The field of view tells you how much of a scene your lens captures — essential for choosing a focal length before a shoot, planning where to stand, or matching lenses across camera formats. This calculator returns the angle of view in three directions and the real-world frame size at any distance.
How it works
Angle of view depends on the focal length and the sensor dimension in that direction:
angle = 2 × arctan( sensor dimension ÷ (2 × focal length) )
The horizontal angle uses the sensor width, the vertical uses the height, and the
diagonal uses √(width² + height²). Because a larger sensor captures more of the
lens’s image circle, the same focal length is wider on full frame than on a
cropped sensor — that is the origin of the crop factor.

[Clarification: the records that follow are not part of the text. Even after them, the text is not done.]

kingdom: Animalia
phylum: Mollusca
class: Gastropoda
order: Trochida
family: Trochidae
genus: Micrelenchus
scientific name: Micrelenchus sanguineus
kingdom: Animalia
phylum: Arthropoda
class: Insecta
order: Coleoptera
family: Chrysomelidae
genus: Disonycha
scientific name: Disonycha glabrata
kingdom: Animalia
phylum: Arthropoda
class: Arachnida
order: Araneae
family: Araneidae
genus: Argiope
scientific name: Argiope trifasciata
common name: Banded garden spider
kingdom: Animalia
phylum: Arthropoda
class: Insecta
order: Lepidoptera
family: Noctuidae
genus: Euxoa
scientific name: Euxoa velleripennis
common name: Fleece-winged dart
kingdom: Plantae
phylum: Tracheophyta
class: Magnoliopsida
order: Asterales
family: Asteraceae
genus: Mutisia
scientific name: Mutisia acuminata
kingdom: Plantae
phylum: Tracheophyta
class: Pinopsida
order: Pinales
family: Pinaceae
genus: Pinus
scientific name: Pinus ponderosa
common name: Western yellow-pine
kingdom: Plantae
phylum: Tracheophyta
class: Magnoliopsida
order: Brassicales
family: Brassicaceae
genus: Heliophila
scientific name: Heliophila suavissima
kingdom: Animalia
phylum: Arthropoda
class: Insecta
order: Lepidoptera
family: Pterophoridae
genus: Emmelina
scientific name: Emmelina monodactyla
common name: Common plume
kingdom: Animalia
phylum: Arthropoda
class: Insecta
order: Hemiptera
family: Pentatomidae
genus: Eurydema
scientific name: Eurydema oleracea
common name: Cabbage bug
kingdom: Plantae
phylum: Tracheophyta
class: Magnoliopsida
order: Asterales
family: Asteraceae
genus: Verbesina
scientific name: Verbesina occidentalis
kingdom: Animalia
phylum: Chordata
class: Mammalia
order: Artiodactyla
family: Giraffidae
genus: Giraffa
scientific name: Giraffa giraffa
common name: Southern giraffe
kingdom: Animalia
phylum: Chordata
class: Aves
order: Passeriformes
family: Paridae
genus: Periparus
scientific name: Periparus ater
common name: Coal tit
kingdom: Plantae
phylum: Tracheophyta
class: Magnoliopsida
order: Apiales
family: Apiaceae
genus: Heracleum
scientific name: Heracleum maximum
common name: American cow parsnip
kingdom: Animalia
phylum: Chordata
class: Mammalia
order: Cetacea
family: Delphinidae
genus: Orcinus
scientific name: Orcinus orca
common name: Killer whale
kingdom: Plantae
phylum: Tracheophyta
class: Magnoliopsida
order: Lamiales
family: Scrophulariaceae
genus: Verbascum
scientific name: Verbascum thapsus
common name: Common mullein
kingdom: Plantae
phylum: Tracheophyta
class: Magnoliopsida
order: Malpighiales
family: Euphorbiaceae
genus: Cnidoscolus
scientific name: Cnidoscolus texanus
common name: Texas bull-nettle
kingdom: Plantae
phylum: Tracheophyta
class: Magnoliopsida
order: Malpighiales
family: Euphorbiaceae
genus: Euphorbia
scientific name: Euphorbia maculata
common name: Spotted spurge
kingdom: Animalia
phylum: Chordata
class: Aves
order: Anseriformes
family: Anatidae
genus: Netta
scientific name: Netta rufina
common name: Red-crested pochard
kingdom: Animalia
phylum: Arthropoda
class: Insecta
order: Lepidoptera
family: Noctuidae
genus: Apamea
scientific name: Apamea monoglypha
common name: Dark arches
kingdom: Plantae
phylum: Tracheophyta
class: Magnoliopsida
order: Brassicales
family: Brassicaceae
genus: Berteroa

To find real-world coverage at a subject distance d, the tool projects the
angle outward:
frame width = 2 × d × tan(horizontal angle ÷ 2)
Worked example
A 35 mm lens on full frame (36 × 24 mm) gives:
horizontal = 2 × arctan(36 ÷ 70) ≈ 54.4°, vertical ≈ 37.8°, diagonal ≈ 63.4°
At 3 m the frame covers about 2 × 3 × tan(27.2°) ≈ 3.08 m wide — roughly enough
for a full-body portrait with a little room to spare.
Tips
Use the horizontal angle for video and landscape framing, the vertical for tall subjects, and the diagonal when comparing against the lens maker’s stated figure. To match a look across cameras, multiply focal length by the crop factor: a 35 mm on full frame frames like a 23 mm on APS-C or an 18 mm on Micro Four Thirds.